#### [Exercise]
The word "Servisni" marks the lines you need; copy each of them from the data.

START Exercise input

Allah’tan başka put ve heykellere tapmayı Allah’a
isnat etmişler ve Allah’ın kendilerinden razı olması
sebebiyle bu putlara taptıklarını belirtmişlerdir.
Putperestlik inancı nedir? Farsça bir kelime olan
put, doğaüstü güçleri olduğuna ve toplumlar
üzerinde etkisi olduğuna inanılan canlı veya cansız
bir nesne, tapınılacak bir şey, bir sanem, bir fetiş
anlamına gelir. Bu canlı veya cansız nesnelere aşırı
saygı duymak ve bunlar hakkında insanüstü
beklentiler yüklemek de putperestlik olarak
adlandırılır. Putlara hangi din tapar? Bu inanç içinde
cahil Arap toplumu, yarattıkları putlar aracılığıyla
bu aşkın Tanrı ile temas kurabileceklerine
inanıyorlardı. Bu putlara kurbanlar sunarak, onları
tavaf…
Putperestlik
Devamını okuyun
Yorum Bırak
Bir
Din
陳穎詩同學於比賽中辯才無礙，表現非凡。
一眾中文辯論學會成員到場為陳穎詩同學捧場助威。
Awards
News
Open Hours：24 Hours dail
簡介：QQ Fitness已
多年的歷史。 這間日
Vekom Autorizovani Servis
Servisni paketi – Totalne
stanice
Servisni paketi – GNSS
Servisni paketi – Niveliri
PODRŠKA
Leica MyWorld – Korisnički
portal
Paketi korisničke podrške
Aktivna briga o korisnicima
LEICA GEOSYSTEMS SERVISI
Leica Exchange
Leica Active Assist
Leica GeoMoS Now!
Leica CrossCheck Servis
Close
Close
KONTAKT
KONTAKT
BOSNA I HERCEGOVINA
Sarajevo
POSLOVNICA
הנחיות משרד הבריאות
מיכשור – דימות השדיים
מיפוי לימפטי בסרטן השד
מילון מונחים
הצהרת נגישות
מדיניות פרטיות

END Exercise input

#### [Expected answer]
Servisni paketi – Totalne
Servisni paketi – GNSS
Servisni paketi – Niveliri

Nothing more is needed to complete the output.